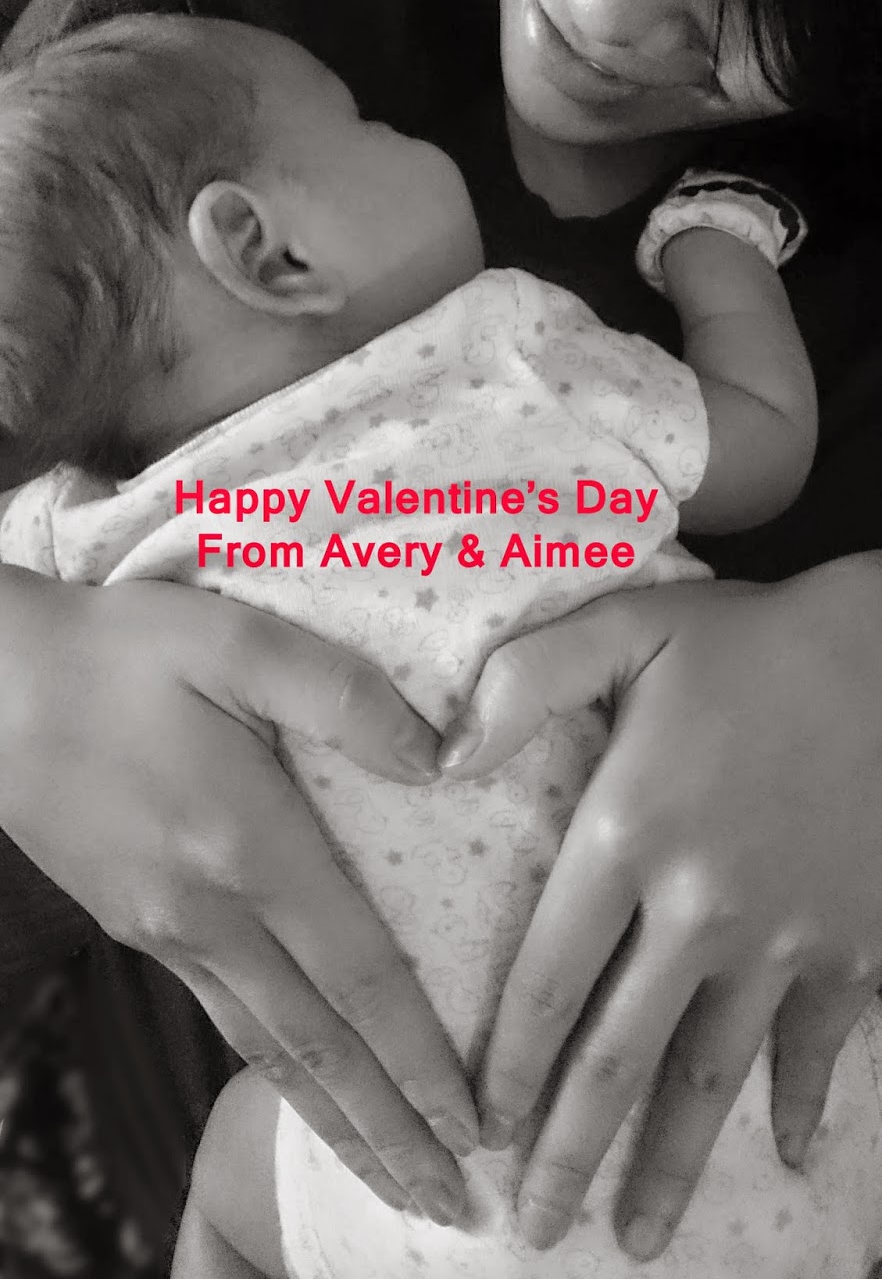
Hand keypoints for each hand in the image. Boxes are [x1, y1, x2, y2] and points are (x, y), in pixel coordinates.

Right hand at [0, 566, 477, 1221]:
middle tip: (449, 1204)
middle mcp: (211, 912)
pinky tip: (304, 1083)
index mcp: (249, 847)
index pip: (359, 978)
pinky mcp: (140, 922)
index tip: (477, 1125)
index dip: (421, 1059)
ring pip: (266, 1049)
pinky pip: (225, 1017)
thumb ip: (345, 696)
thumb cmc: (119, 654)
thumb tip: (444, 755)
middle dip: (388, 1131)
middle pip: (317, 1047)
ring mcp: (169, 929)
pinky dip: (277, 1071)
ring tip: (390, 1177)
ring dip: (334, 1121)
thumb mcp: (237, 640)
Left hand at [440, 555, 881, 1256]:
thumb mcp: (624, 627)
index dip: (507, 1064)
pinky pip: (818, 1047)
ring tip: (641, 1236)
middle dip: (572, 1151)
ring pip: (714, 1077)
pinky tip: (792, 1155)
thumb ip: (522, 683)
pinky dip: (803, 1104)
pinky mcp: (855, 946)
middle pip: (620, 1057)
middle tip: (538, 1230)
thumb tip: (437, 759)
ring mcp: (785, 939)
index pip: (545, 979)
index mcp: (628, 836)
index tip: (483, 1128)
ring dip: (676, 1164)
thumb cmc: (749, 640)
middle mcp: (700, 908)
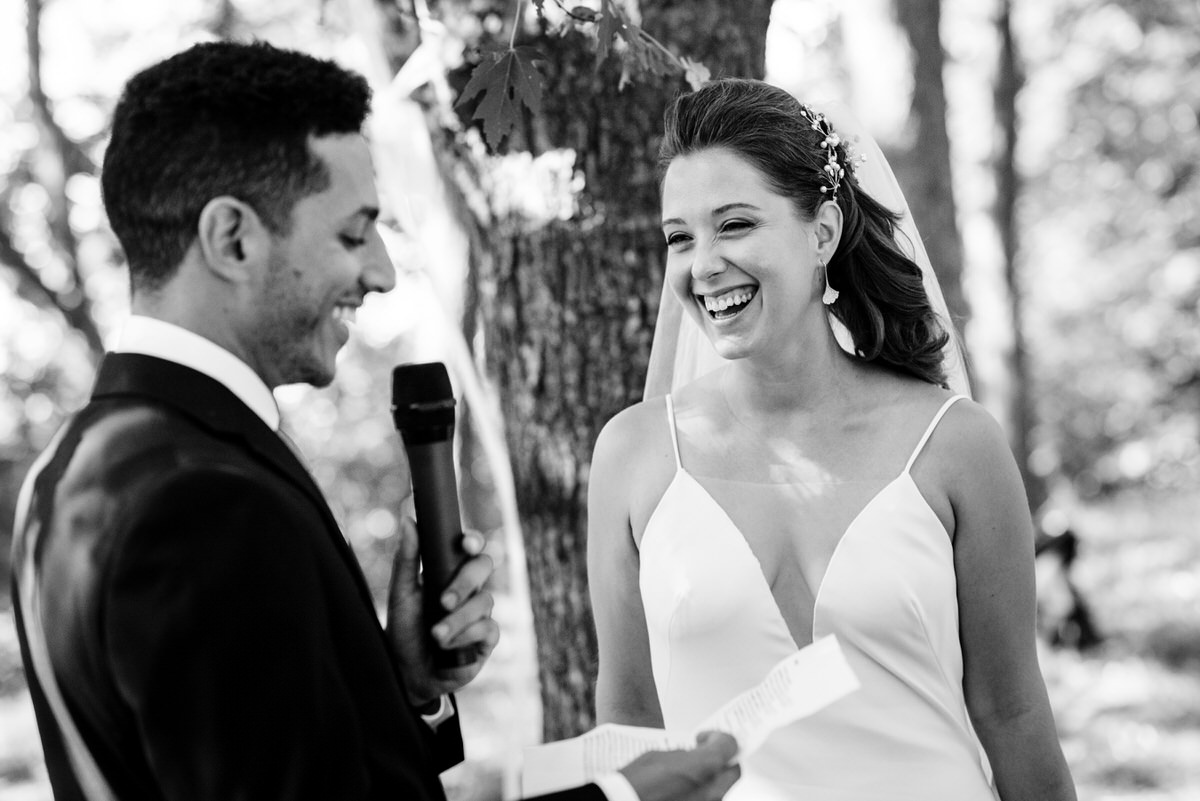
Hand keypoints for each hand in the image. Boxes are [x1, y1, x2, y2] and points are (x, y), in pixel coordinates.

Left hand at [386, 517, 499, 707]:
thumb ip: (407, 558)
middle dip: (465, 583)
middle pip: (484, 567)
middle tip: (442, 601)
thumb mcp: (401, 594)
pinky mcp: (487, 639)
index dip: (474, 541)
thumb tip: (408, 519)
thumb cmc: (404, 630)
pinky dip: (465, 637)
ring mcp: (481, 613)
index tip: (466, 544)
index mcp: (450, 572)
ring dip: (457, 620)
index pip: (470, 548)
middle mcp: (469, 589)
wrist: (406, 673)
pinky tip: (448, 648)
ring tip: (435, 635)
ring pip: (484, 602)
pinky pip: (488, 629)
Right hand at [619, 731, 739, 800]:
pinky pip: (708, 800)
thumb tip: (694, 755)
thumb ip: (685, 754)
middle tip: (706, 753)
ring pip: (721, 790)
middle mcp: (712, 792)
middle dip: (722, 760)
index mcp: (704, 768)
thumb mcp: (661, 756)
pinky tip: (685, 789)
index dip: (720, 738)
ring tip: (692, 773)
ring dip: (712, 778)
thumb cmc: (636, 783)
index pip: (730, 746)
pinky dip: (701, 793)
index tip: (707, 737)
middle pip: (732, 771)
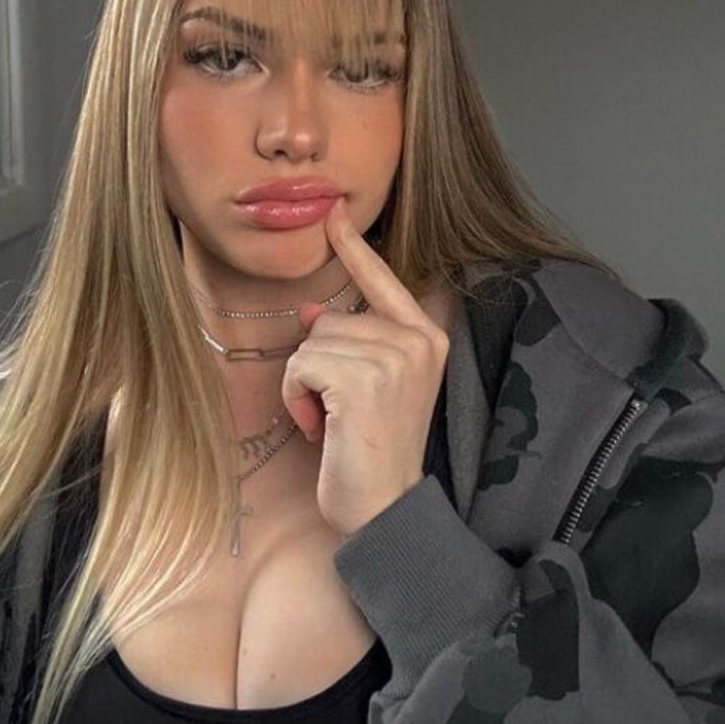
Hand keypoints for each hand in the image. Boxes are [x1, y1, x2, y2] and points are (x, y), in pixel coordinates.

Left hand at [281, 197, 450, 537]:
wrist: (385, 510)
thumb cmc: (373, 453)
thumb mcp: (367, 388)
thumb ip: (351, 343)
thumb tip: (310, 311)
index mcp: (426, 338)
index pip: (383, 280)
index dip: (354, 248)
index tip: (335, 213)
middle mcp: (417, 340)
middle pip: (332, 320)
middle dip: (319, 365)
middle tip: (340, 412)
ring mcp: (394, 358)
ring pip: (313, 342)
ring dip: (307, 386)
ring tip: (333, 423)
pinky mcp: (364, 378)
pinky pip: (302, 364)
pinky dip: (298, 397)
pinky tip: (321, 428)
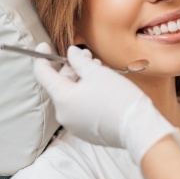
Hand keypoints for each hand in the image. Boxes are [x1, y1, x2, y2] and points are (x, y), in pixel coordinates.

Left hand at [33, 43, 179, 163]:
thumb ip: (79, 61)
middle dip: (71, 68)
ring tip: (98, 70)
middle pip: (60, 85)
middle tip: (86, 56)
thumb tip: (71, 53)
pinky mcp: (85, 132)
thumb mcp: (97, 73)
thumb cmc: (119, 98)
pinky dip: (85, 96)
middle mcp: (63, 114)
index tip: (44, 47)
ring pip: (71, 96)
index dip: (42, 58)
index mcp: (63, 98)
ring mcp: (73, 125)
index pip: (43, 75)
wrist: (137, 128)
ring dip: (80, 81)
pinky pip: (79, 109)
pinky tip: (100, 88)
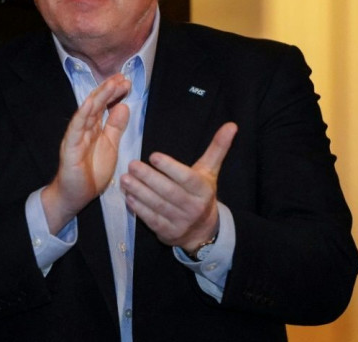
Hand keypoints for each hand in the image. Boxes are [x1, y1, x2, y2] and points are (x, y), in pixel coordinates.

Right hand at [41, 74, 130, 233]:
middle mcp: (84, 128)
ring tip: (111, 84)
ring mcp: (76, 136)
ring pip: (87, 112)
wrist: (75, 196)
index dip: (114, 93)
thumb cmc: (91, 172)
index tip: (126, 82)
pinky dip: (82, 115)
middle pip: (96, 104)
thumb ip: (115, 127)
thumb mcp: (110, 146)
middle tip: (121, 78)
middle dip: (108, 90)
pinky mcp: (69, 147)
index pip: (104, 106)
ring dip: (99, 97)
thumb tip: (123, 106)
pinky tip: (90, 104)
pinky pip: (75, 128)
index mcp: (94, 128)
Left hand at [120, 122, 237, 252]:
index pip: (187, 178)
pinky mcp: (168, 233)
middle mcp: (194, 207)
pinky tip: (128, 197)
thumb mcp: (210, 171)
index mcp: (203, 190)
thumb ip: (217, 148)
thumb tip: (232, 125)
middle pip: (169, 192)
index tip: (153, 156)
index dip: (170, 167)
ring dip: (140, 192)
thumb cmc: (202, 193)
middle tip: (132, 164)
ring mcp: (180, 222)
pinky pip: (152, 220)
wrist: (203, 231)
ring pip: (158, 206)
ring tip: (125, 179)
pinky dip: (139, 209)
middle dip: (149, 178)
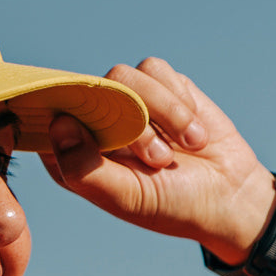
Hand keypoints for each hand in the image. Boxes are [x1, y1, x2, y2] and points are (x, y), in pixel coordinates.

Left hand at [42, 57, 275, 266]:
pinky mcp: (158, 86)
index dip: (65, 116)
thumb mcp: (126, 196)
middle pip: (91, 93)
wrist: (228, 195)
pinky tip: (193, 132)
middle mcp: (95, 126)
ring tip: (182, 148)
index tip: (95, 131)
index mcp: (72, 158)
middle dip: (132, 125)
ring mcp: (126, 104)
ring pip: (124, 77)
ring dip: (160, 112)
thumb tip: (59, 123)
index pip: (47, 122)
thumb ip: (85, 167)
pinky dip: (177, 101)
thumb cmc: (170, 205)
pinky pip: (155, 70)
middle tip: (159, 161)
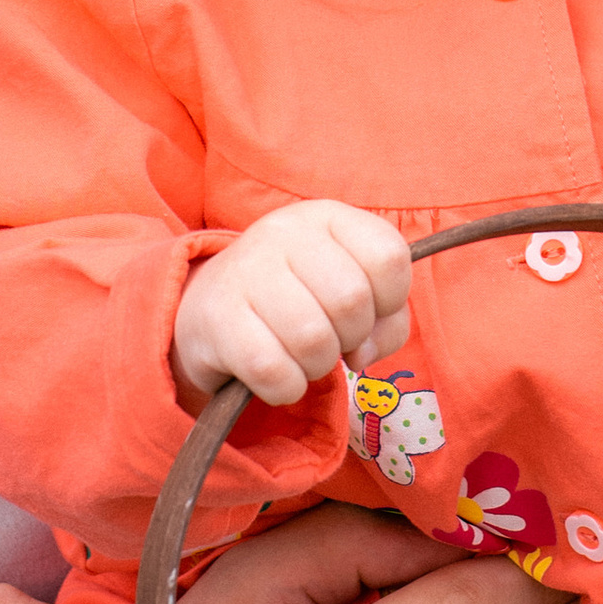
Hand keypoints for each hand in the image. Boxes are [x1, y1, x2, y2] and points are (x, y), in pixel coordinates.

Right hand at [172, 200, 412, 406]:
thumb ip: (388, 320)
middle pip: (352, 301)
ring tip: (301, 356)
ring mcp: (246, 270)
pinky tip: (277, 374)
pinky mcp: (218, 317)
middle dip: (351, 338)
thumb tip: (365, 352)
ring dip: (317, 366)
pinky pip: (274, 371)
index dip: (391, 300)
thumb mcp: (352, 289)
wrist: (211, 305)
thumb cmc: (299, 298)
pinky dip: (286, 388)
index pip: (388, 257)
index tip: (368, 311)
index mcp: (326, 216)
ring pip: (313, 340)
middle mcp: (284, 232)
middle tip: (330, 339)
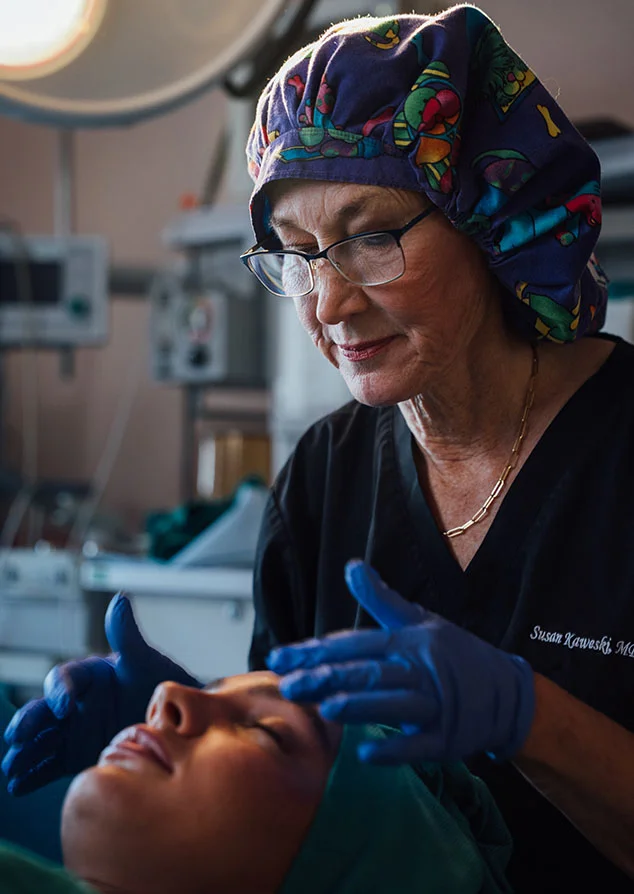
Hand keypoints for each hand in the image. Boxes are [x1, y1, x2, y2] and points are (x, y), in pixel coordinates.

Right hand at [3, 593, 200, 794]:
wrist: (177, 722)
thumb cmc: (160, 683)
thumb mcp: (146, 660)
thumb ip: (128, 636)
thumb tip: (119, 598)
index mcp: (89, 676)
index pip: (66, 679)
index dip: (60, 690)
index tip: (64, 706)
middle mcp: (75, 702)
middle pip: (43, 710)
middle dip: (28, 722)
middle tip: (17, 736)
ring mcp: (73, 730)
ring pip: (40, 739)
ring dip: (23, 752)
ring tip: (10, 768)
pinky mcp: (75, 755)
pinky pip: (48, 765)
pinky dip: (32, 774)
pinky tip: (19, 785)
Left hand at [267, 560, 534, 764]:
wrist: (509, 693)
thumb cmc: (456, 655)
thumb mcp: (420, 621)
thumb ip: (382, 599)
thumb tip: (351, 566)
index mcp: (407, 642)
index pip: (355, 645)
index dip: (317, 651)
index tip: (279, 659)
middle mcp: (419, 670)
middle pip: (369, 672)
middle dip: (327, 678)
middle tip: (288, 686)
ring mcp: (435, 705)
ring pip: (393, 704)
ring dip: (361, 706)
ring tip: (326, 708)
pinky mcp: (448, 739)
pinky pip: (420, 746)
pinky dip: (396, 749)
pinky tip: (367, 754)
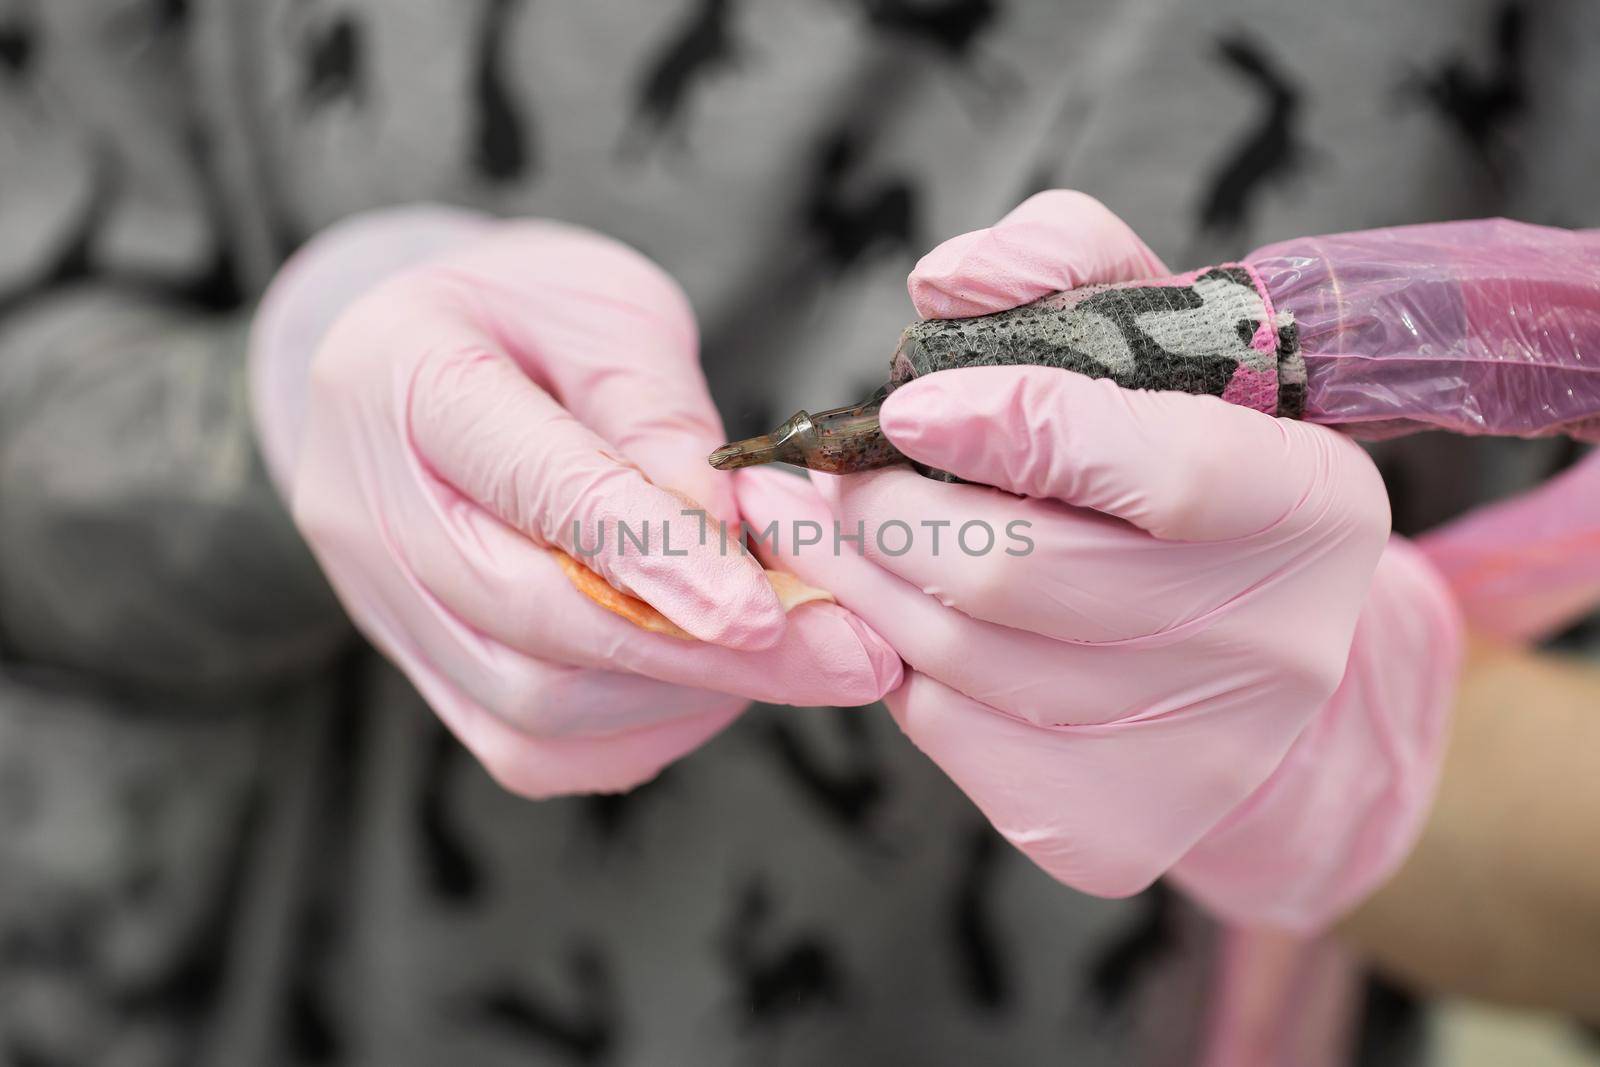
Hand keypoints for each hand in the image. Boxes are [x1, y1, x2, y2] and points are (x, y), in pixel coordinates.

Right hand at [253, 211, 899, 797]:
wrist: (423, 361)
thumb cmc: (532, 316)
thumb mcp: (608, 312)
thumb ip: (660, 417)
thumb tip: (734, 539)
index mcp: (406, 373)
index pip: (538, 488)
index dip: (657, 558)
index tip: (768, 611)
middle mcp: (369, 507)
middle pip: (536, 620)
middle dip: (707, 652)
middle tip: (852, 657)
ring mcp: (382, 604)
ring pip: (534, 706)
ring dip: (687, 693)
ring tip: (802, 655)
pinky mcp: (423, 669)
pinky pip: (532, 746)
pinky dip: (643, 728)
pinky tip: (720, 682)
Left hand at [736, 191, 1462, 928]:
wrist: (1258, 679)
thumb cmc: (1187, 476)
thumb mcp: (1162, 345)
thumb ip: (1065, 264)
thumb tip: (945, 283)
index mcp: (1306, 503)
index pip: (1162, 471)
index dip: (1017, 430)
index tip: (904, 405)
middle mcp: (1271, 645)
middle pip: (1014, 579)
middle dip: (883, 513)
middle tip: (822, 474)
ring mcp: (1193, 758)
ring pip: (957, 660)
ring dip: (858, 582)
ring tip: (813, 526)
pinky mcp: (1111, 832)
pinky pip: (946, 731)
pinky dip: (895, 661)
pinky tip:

__________

■ WHAT YOU HAVE TO DO
Would you copy out exactly the lines above that start at the one containing "thumb cmc: (119, 654)" and end at the one containing "thumb mcp: (624, 627)", inclusive?

■ REPLY
thumb cmc: (119, 654)
thumb tip: (444, 755)
middle dip: (388, 1131)
middle pip: (317, 1047)
ring mcp: (169, 929)
pinky dip: (277, 1071)
ring tip: (390, 1177)
ring dip: (334, 1121)
thumb mcp: (237, 640)
Left hand at [440, 555, 881, 1256]:
thumb mcp: (624, 627)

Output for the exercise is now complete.